ETF : la gestion passive gagne du terrain
Les ETF répliquent la performance d’un indice boursier (CAC 40, MSCI World, S&P 500) avec des frais de gestion très faibles. Pour un épargnant qui verse régulièrement via un PEA ou une assurance-vie, un ETF monde diversifie sur plusieurs centaines d’entreprises en une seule ligne.
Le principal avantage est la simplicité : pas de stock-picking, pas de timing de marché. L’investisseur accepte la performance moyenne du marché, qui sur longue période dépasse celle de la majorité des fonds gérés activement.
Immobilier : rendement locatif ou SCPI
L’investissement immobilier reste ancré dans la culture patrimoniale française. En revanche, les conditions d’emprunt et les prix dans les grandes métropoles rendent l’accès à la propriété locative plus sélectif.
Les SCPI (Sociétés Civiles de Placement Immobilier) offrent une alternative : investir dans l’immobilier sans gérer de locataire ni financer un bien entier. Le ticket d’entrée est accessible et la mutualisation des risques locatifs lisse les aléas.
Gestion des dettes : le poste que les épargnants négligent
Épargner tout en portant des dettes coûteuses (crédit à la consommation, découvert bancaire) revient à remplir un seau percé. Le différentiel de taux entre un crédit revolving et un Livret A rend cette situation mathématiquement perdante.

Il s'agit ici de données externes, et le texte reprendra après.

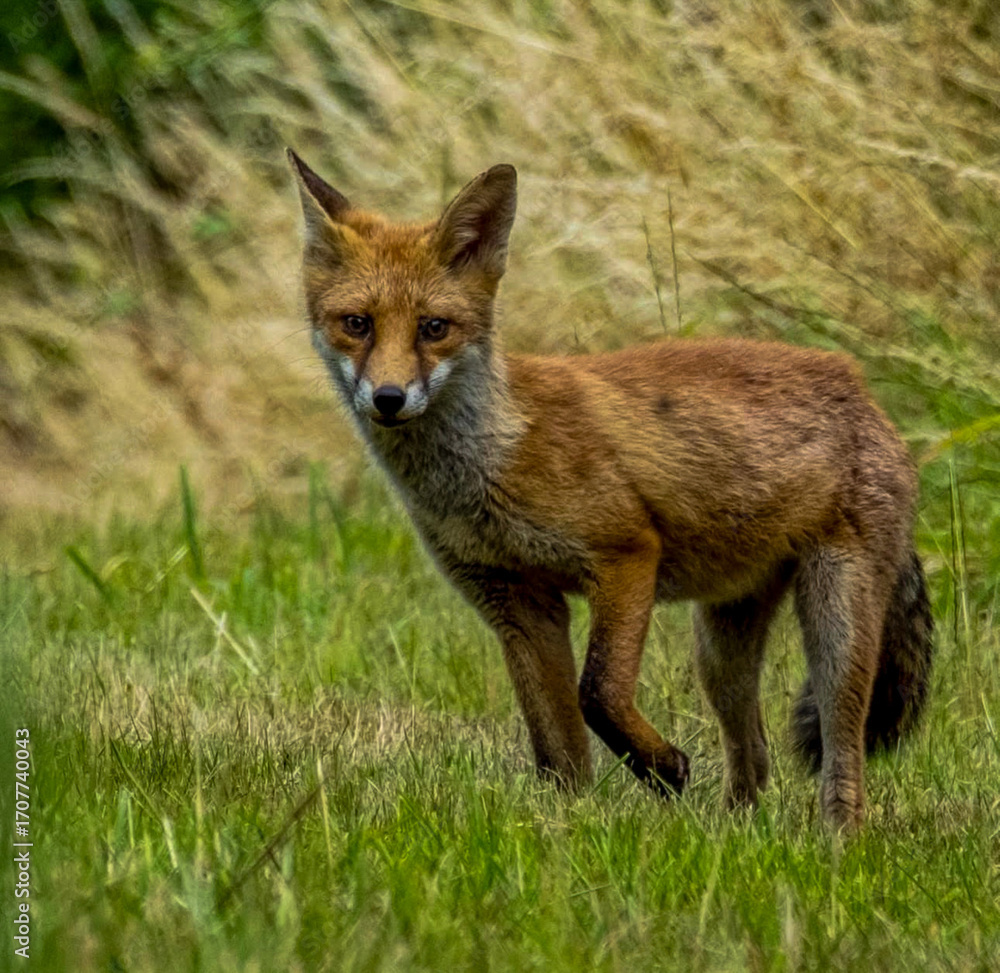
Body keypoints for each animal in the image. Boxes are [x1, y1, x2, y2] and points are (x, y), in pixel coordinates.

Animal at [287, 150, 934, 828]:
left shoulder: (625, 557)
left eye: (434, 327)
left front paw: (663, 768)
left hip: (837, 622)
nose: (388, 398)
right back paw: (734, 831)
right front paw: (564, 827)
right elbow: (556, 746)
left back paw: (837, 838)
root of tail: (860, 387)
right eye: (357, 324)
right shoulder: (516, 602)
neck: (494, 461)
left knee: (843, 752)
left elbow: (596, 693)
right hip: (721, 645)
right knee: (752, 753)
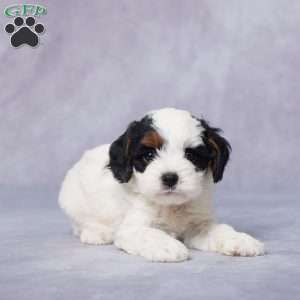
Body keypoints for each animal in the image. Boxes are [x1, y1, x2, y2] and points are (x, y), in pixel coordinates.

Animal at [59, 108, 264, 262]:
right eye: (149, 155)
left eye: (191, 155)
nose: (170, 178)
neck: (171, 206)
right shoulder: (132, 228)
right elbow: (149, 233)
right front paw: (168, 246)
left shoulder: (198, 224)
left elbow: (219, 230)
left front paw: (240, 240)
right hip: (73, 201)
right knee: (81, 224)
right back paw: (96, 233)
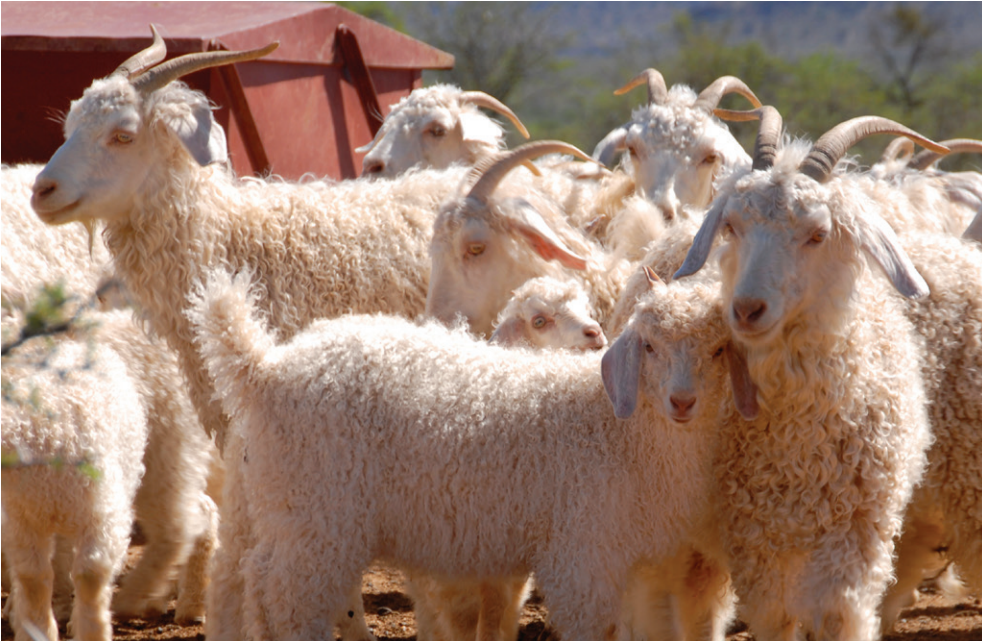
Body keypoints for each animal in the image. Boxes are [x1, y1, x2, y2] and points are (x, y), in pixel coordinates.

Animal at [672, 107, 940, 636]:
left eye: (817, 234)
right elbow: (777, 619)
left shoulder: (855, 531)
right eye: (732, 226)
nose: (746, 310)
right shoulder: (752, 534)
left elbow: (838, 614)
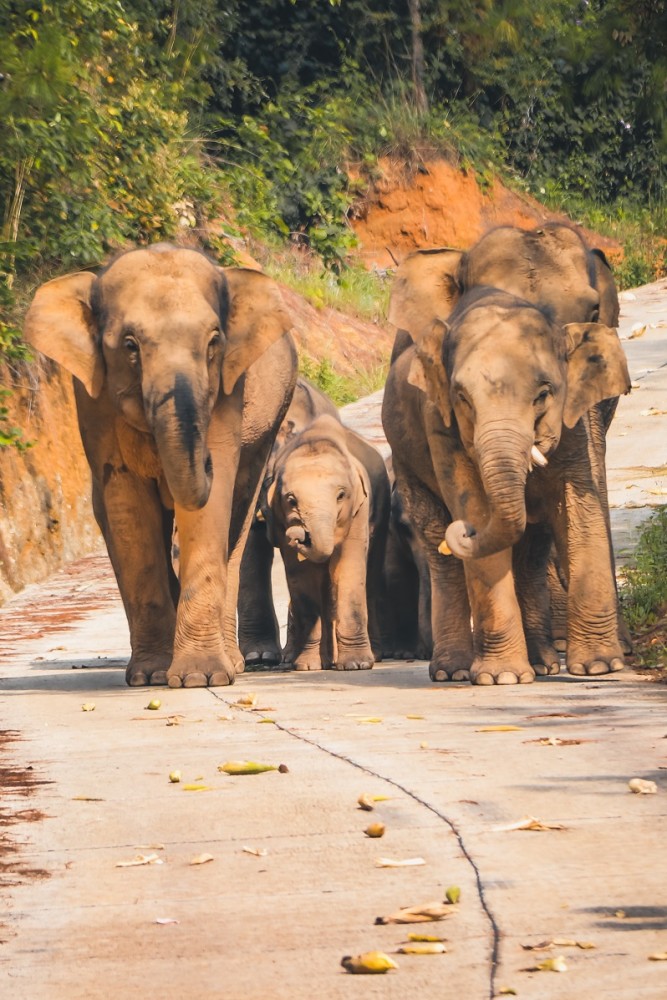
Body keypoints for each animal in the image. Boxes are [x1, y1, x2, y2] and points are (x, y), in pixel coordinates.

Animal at [23, 246, 296, 692]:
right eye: (130, 345)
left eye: (214, 342)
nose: (206, 460)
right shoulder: (93, 398)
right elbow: (127, 504)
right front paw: (151, 676)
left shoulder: (227, 391)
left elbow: (211, 509)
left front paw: (201, 677)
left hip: (268, 426)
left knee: (237, 523)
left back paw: (235, 663)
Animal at [266, 414, 392, 672]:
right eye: (291, 500)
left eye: (341, 495)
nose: (298, 534)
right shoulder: (280, 518)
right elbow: (302, 576)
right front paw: (308, 666)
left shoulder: (359, 509)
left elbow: (348, 567)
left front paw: (356, 665)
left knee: (370, 576)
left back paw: (374, 655)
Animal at [380, 286, 632, 684]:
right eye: (462, 398)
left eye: (543, 394)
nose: (464, 530)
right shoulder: (440, 424)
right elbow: (475, 506)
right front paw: (502, 678)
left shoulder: (572, 426)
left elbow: (577, 506)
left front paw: (600, 667)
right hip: (407, 466)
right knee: (441, 551)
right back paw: (453, 672)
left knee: (530, 551)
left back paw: (543, 665)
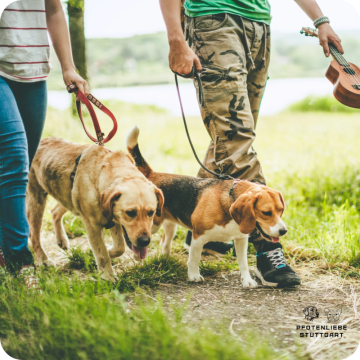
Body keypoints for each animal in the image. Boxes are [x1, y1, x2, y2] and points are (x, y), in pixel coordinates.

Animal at [27, 138, 164, 282]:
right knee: (34, 235)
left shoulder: (113, 220)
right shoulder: (92, 225)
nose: (145, 241)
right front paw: (108, 277)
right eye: (130, 213)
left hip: (68, 197)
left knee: (54, 211)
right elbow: (102, 253)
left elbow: (119, 247)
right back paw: (44, 260)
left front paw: (108, 252)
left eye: (151, 212)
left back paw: (61, 240)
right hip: (36, 199)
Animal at [126, 126, 286, 286]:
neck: (227, 202)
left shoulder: (241, 239)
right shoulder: (198, 237)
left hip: (170, 225)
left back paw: (165, 262)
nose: (283, 231)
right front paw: (193, 275)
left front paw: (247, 280)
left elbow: (244, 263)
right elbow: (194, 259)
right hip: (152, 224)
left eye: (281, 210)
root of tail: (152, 174)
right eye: (266, 212)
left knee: (164, 243)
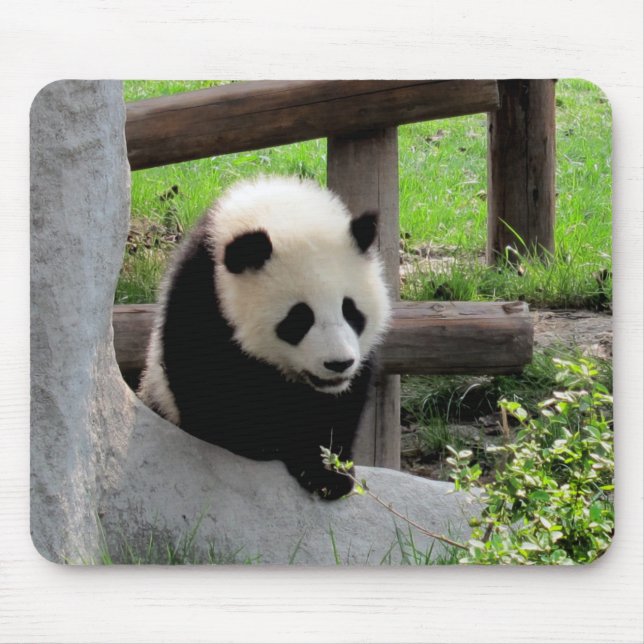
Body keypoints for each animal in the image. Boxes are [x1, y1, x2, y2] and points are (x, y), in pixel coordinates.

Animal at [138, 176, 391, 500]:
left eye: (351, 311)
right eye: (299, 319)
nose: (338, 364)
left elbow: (341, 404)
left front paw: (328, 473)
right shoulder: (204, 296)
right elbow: (211, 389)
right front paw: (269, 446)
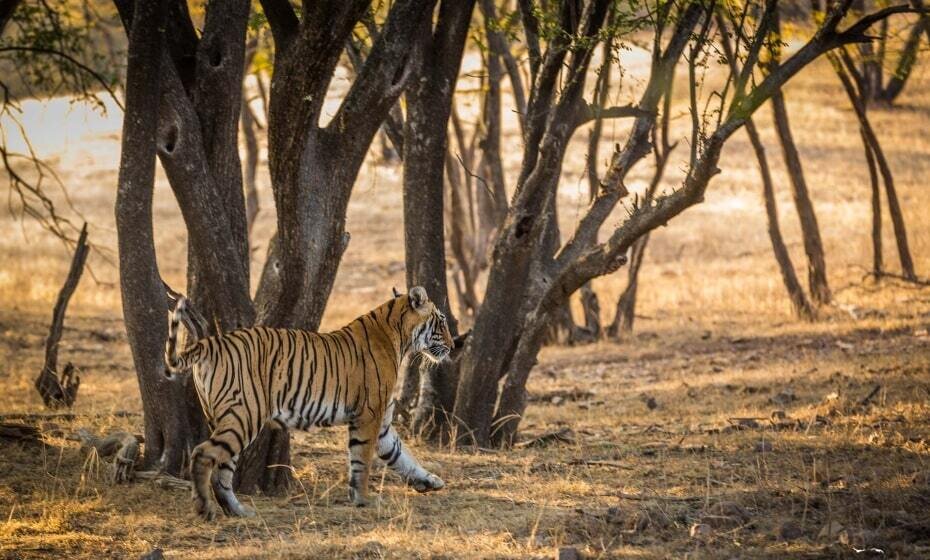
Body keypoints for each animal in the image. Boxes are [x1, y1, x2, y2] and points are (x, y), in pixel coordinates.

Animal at [163, 288, 454, 520]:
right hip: (244, 415)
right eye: (441, 322)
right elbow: (362, 461)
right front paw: (363, 499)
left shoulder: (381, 424)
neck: (398, 336)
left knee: (221, 471)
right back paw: (205, 509)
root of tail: (210, 342)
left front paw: (430, 481)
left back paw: (239, 511)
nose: (452, 346)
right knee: (203, 455)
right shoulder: (369, 415)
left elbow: (401, 455)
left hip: (229, 418)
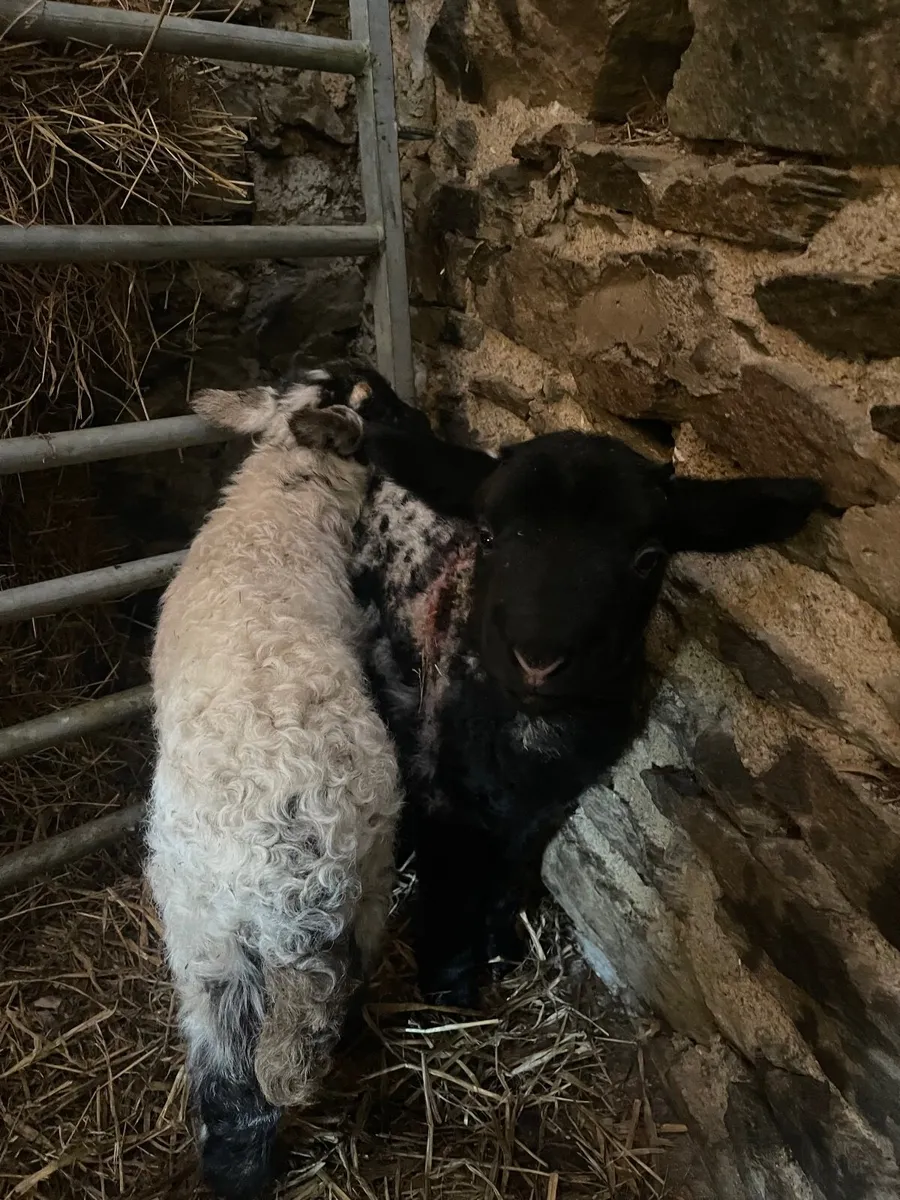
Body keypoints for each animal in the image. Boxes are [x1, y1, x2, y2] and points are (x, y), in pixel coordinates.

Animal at [145, 381, 402, 1200]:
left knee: (230, 1079)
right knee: (345, 984)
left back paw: (237, 1176)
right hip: (365, 879)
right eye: (382, 405)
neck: (280, 498)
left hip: (201, 940)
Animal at [299, 363, 823, 1011]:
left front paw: (500, 949)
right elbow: (450, 884)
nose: (537, 661)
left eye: (649, 558)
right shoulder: (445, 791)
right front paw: (451, 986)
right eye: (488, 537)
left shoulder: (549, 806)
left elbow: (511, 877)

- Rembourser par anticipation un crédit à la consommation dont le taux dépasse celui de l’épargne disponible libère une capacité d’épargne nette
- Regrouper plusieurs crédits en un seul peut réduire la mensualité globale, à condition de ne pas allonger la durée au point d’augmenter le coût total
- Le découvert bancaire, même autorisé, génère des agios qui érodent silencieusement le budget mensuel
Solder ses dettes coûteuses avant d’investir reste le premier levier de rendement. C’est moins séduisant qu’un placement en bourse, mais l’effet sur le budget net est immédiat et garanti.
Le contexte de 2024 pousse à sortir d’une gestion passive de ses finances. Avec un taux d’épargne parmi les plus élevés d’Europe, les ménages français n’ont pas un problème de capacité d’épargne, mais un problème d’allocation. Réorienter quelques points de pourcentage d’un livret vers un PER, un ETF ou le remboursement anticipé d’un crédit change la trajectoire patrimoniale sur dix ans.